Instruction. Please return every line in the entries below with the word "straight" in it.
--------------------------------------------------
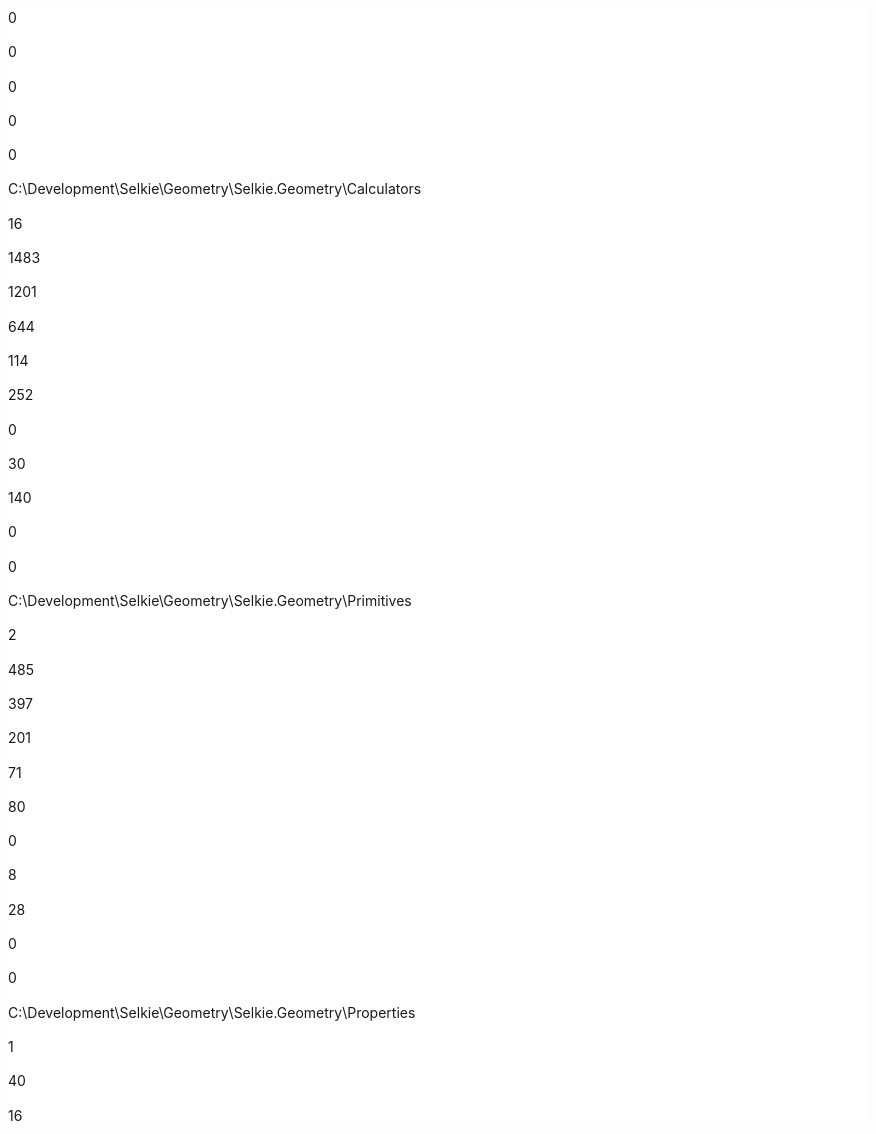 0

0

0

0

0

C:\\Development\\Selkie\\Geometry\\Selkie.Geometry\\Calculators

16

1483

1201

644

114

252

0

30

140

0

0

C:\\Development\\Selkie\\Geometry\\Selkie.Geometry\\Primitives

2

485

397

201

71

80

0

8

28

0

0

C:\\Development\\Selkie\\Geometry\\Selkie.Geometry\\Properties

1

40

16
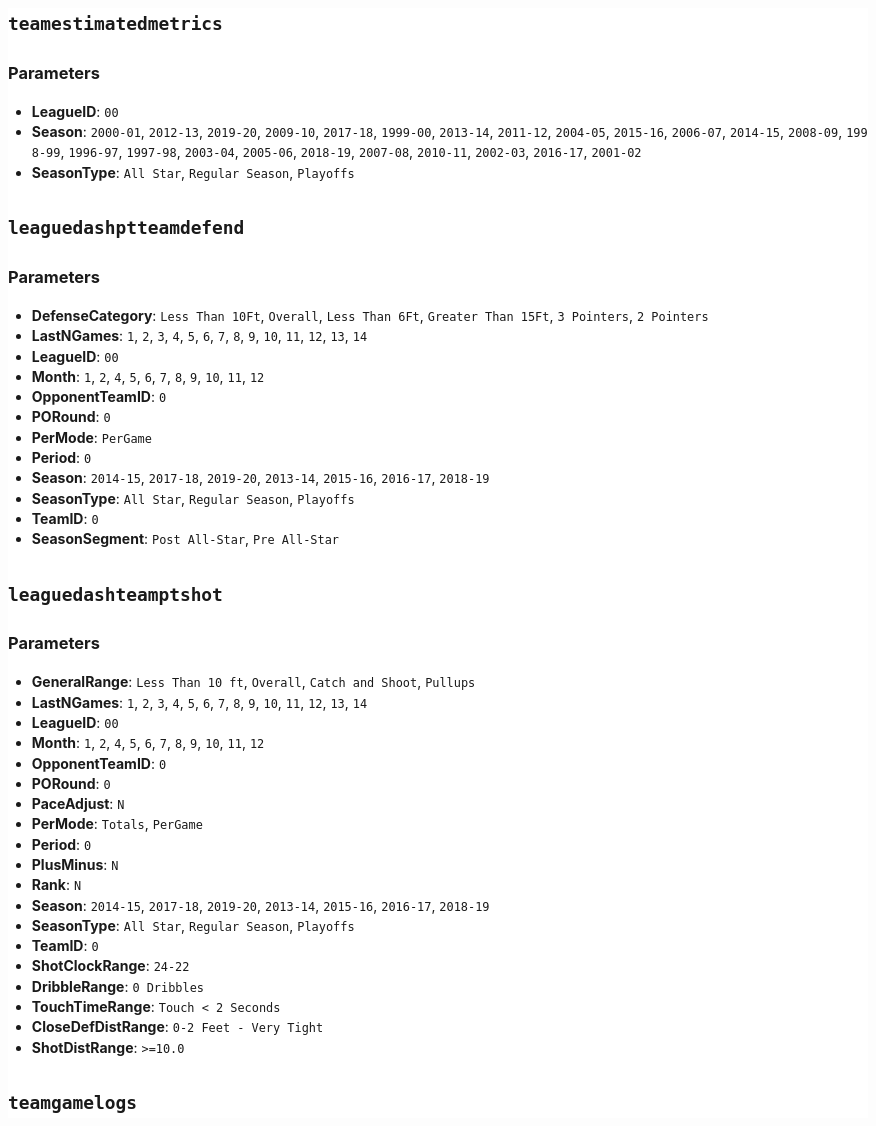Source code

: ## `teamestimatedmetrics`

### Parameters 

* __LeagueID__: `00` 
* __Season__: `2000-01`, `2012-13`, `2019-20`, `2009-10`, `2017-18`, `1999-00`, `2013-14`, `2011-12`, `2004-05`, `2015-16`, `2006-07`, `2014-15`, `2008-09`, `1998-99`, `1996-97`, `1997-98`, `2003-04`, `2005-06`, `2018-19`, `2007-08`, `2010-11`, `2002-03`, `2016-17`, `2001-02` 
* __SeasonType__: `All Star`, `Regular Season`, `Playoffs` 
## `leaguedashptteamdefend`

### Parameters 

* __DefenseCategory__: `Less Than 10Ft`, `Overall`, `Less Than 6Ft`, `Greater Than 15Ft`, `3 Pointers`, `2 Pointers` 
* __LastNGames__: `1`, `2`, `3`, `4`, `5`, `6`, `7`, `8`, `9`, `10`, `11`, `12`, `13`, `14` 
* __LeagueID__: `00` 
* __Month__: `1`, `2`, `4`, `5`, `6`, `7`, `8`, `9`, `10`, `11`, `12` 
* __OpponentTeamID__: `0` 
* __PORound__: `0` 
* __PerMode__: `PerGame` 
* __Period__: `0` 
* __Season__: `2014-15`, `2017-18`, `2019-20`, `2013-14`, `2015-16`, `2016-17`, `2018-19` 
* __SeasonType__: `All Star`, `Regular Season`, `Playoffs` 
* __TeamID__: `0` 
* __SeasonSegment__: `Post All-Star`, `Pre All-Star` 
## `leaguedashteamptshot`

### Parameters 

* __GeneralRange__: `Less Than 10 ft`, `Overall`, `Catch and Shoot`, `Pullups` 
* __LastNGames__: `1`, `2`, `3`, `4`, `5`, `6`, `7`, `8`, `9`, `10`, `11`, `12`, `13`, `14` 
* __LeagueID__: `00` 
* __Month__: `1`, `2`, `4`, `5`, `6`, `7`, `8`, `9`, `10`, `11`, `12` 
* __OpponentTeamID__: `0` 
* __PORound__: `0` 
* __PaceAdjust__: `N` 
* __PerMode__: `Totals`, `PerGame` 
* __Period__: `0` 
* __PlusMinus__: `N` 
* __Rank__: `N` 
* __Season__: `2014-15`, `2017-18`, `2019-20`, `2013-14`, `2015-16`, `2016-17`, `2018-19` 
* __SeasonType__: `All Star`, `Regular Season`, `Playoffs` 
* __TeamID__: `0` 
* __ShotClockRange__: `24-22` 
* __DribbleRange__: `0 Dribbles` 
* __TouchTimeRange__: `Touch < 2 Seconds` 
* __CloseDefDistRange__: `0-2 Feet - Very Tight` 
* __ShotDistRange__: `>=10.0` 
## `teamgamelogs`
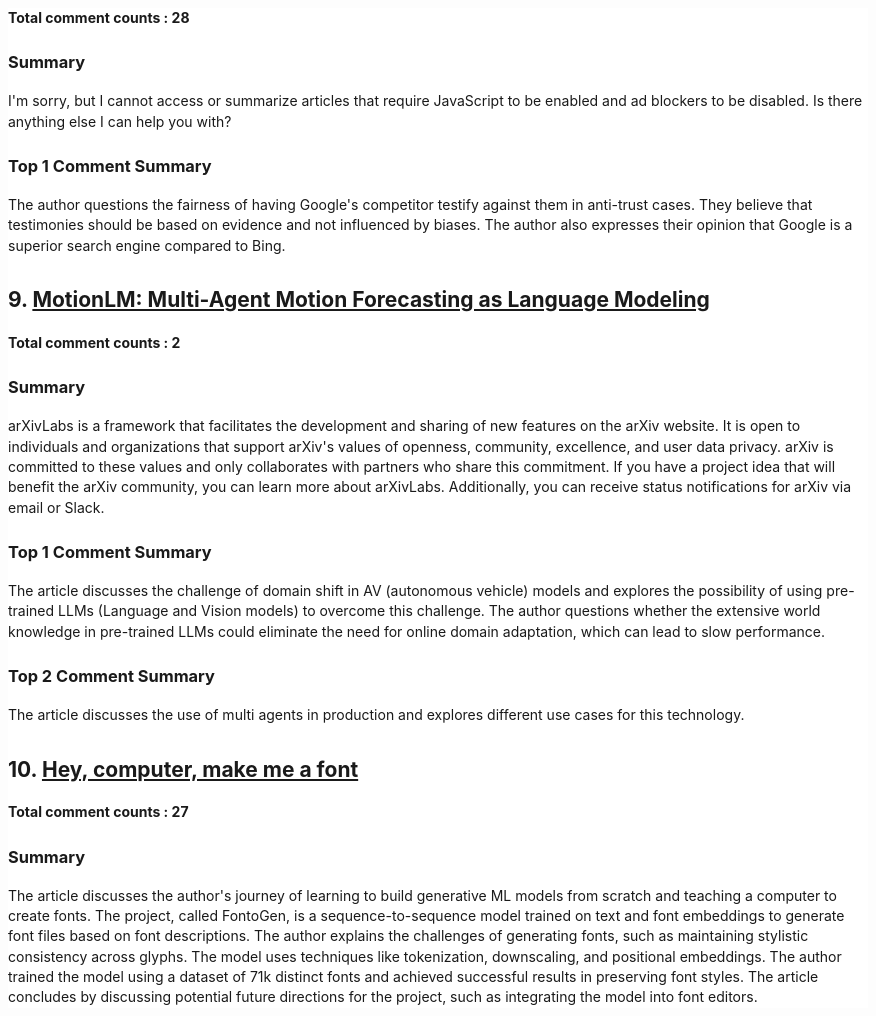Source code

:**Total comment counts : 28**

### Summary

 I'm sorry, but I cannot access or summarize articles that require JavaScript to be enabled and ad blockers to be disabled. Is there anything else I can help you with?

### Top 1 Comment Summary

 The author questions the fairness of having Google's competitor testify against them in anti-trust cases. They believe that testimonies should be based on evidence and not influenced by biases. The author also expresses their opinion that Google is a superior search engine compared to Bing.

## 9. [MotionLM: Multi-Agent Motion Forecasting as Language Modeling](https://news.ycombinator.com/item?id=37746148)

**Total comment counts : 2**

### Summary

 arXivLabs is a framework that facilitates the development and sharing of new features on the arXiv website. It is open to individuals and organizations that support arXiv's values of openness, community, excellence, and user data privacy. arXiv is committed to these values and only collaborates with partners who share this commitment. If you have a project idea that will benefit the arXiv community, you can learn more about arXivLabs. Additionally, you can receive status notifications for arXiv via email or Slack.

### Top 1 Comment Summary

 The article discusses the challenge of domain shift in AV (autonomous vehicle) models and explores the possibility of using pre-trained LLMs (Language and Vision models) to overcome this challenge. The author questions whether the extensive world knowledge in pre-trained LLMs could eliminate the need for online domain adaptation, which can lead to slow performance.

### Top 2 Comment Summary

 The article discusses the use of multi agents in production and explores different use cases for this technology.

## 10. [Hey, computer, make me a font](https://news.ycombinator.com/item?id=37750859)

**Total comment counts : 27**

### Summary

 The article discusses the author's journey of learning to build generative ML models from scratch and teaching a computer to create fonts. The project, called FontoGen, is a sequence-to-sequence model trained on text and font embeddings to generate font files based on font descriptions. The author explains the challenges of generating fonts, such as maintaining stylistic consistency across glyphs. The model uses techniques like tokenization, downscaling, and positional embeddings. The author trained the model using a dataset of 71k distinct fonts and achieved successful results in preserving font styles. The article concludes by discussing potential future directions for the project, such as integrating the model into font editors.
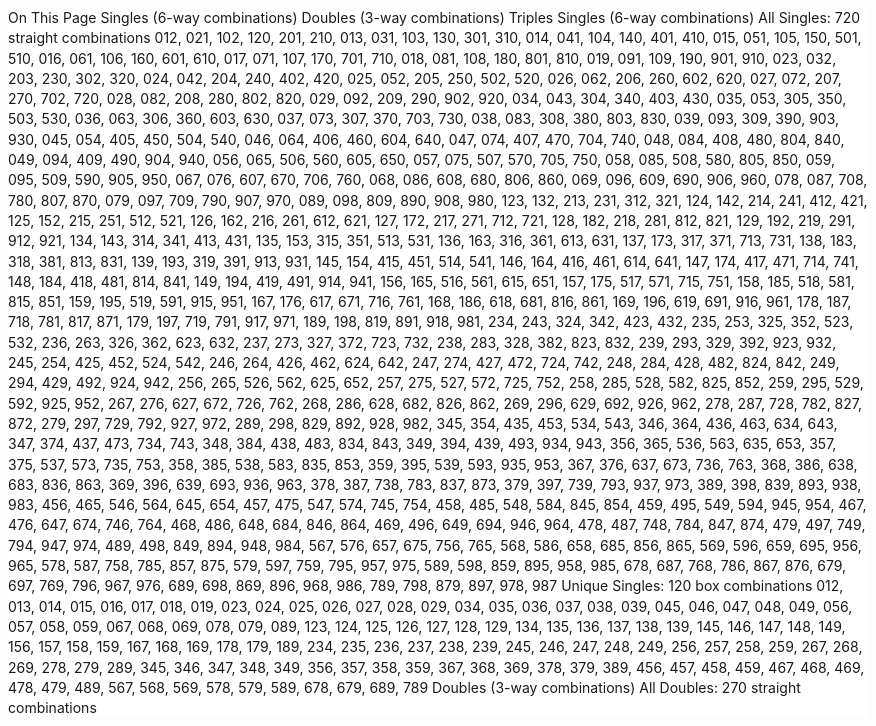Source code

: On This Page
Singles (6-way combinations)
Doubles (3-way combinations)
Triples
Singles (6-way combinations)
All Singles:  720 straight combinations
012, 021, 102, 120, 201, 210, 013, 031, 103, 130, 301, 310, 014, 041, 104, 140, 401, 410, 015, 051, 105, 150, 501, 510, 016, 061, 106, 160, 601, 610, 017, 071, 107, 170, 701, 710, 018, 081, 108, 180, 801, 810, 019, 091, 109, 190, 901, 910, 023, 032, 203, 230, 302, 320, 024, 042, 204, 240, 402, 420, 025, 052, 205, 250, 502, 520, 026, 062, 206, 260, 602, 620, 027, 072, 207, 270, 702, 720, 028, 082, 208, 280, 802, 820, 029, 092, 209, 290, 902, 920, 034, 043, 304, 340, 403, 430, 035, 053, 305, 350, 503, 530, 036, 063, 306, 360, 603, 630, 037, 073, 307, 370, 703, 730, 038, 083, 308, 380, 803, 830, 039, 093, 309, 390, 903, 930, 045, 054, 405, 450, 504, 540, 046, 064, 406, 460, 604, 640, 047, 074, 407, 470, 704, 740, 048, 084, 408, 480, 804, 840, 049, 094, 409, 490, 904, 940, 056, 065, 506, 560, 605, 650, 057, 075, 507, 570, 705, 750, 058, 085, 508, 580, 805, 850, 059, 095, 509, 590, 905, 950, 067, 076, 607, 670, 706, 760, 068, 086, 608, 680, 806, 860, 069, 096, 609, 690, 906, 960, 078, 087, 708, 780, 807, 870, 079, 097, 709, 790, 907, 970, 089, 098, 809, 890, 908, 980, 123, 132, 213, 231, 312, 321, 124, 142, 214, 241, 412, 421, 125, 152, 215, 251, 512, 521, 126, 162, 216, 261, 612, 621, 127, 172, 217, 271, 712, 721, 128, 182, 218, 281, 812, 821, 129, 192, 219, 291, 912, 921, 134, 143, 314, 341, 413, 431, 135, 153, 315, 351, 513, 531, 136, 163, 316, 361, 613, 631, 137, 173, 317, 371, 713, 731, 138, 183, 318, 381, 813, 831, 139, 193, 319, 391, 913, 931, 145, 154, 415, 451, 514, 541, 146, 164, 416, 461, 614, 641, 147, 174, 417, 471, 714, 741, 148, 184, 418, 481, 814, 841, 149, 194, 419, 491, 914, 941, 156, 165, 516, 561, 615, 651, 157, 175, 517, 571, 715, 751, 158, 185, 518, 581, 815, 851, 159, 195, 519, 591, 915, 951, 167, 176, 617, 671, 716, 761, 168, 186, 618, 681, 816, 861, 169, 196, 619, 691, 916, 961, 178, 187, 718, 781, 817, 871, 179, 197, 719, 791, 917, 971, 189, 198, 819, 891, 918, 981, 234, 243, 324, 342, 423, 432, 235, 253, 325, 352, 523, 532, 236, 263, 326, 362, 623, 632, 237, 273, 327, 372, 723, 732, 238, 283, 328, 382, 823, 832, 239, 293, 329, 392, 923, 932, 245, 254, 425, 452, 524, 542, 246, 264, 426, 462, 624, 642, 247, 274, 427, 472, 724, 742, 248, 284, 428, 482, 824, 842, 249, 294, 429, 492, 924, 942, 256, 265, 526, 562, 625, 652, 257, 275, 527, 572, 725, 752, 258, 285, 528, 582, 825, 852, 259, 295, 529, 592, 925, 952, 267, 276, 627, 672, 726, 762, 268, 286, 628, 682, 826, 862, 269, 296, 629, 692, 926, 962, 278, 287, 728, 782, 827, 872, 279, 297, 729, 792, 927, 972, 289, 298, 829, 892, 928, 982, 345, 354, 435, 453, 534, 543, 346, 364, 436, 463, 634, 643, 347, 374, 437, 473, 734, 743, 348, 384, 438, 483, 834, 843, 349, 394, 439, 493, 934, 943, 356, 365, 536, 563, 635, 653, 357, 375, 537, 573, 735, 753, 358, 385, 538, 583, 835, 853, 359, 395, 539, 593, 935, 953, 367, 376, 637, 673, 736, 763, 368, 386, 638, 683, 836, 863, 369, 396, 639, 693, 936, 963, 378, 387, 738, 783, 837, 873, 379, 397, 739, 793, 937, 973, 389, 398, 839, 893, 938, 983, 456, 465, 546, 564, 645, 654, 457, 475, 547, 574, 745, 754, 458, 485, 548, 584, 845, 854, 459, 495, 549, 594, 945, 954, 467, 476, 647, 674, 746, 764, 468, 486, 648, 684, 846, 864, 469, 496, 649, 694, 946, 964, 478, 487, 748, 784, 847, 874, 479, 497, 749, 794, 947, 974, 489, 498, 849, 894, 948, 984, 567, 576, 657, 675, 756, 765, 568, 586, 658, 685, 856, 865, 569, 596, 659, 695, 956, 965, 578, 587, 758, 785, 857, 875, 579, 597, 759, 795, 957, 975, 589, 598, 859, 895, 958, 985, 678, 687, 768, 786, 867, 876, 679, 697, 769, 796, 967, 976, 689, 698, 869, 896, 968, 986, 789, 798, 879, 897, 978, 987
Unique Singles:  120 box combinations
012, 013, 014, 015, 016, 017, 018, 019, 023, 024, 025, 026, 027, 028, 029, 034, 035, 036, 037, 038, 039, 045, 046, 047, 048, 049, 056, 057, 058, 059, 067, 068, 069, 078, 079, 089, 123, 124, 125, 126, 127, 128, 129, 134, 135, 136, 137, 138, 139, 145, 146, 147, 148, 149, 156, 157, 158, 159, 167, 168, 169, 178, 179, 189, 234, 235, 236, 237, 238, 239, 245, 246, 247, 248, 249, 256, 257, 258, 259, 267, 268, 269, 278, 279, 289, 345, 346, 347, 348, 349, 356, 357, 358, 359, 367, 368, 369, 378, 379, 389, 456, 457, 458, 459, 467, 468, 469, 478, 479, 489, 567, 568, 569, 578, 579, 589, 678, 679, 689, 789
Doubles (3-way combinations)
All Doubles:  270 straight combinations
--------------------------------------------------
Response.
All Singles:  720 straight combinations
All Doubles:  270 straight combinations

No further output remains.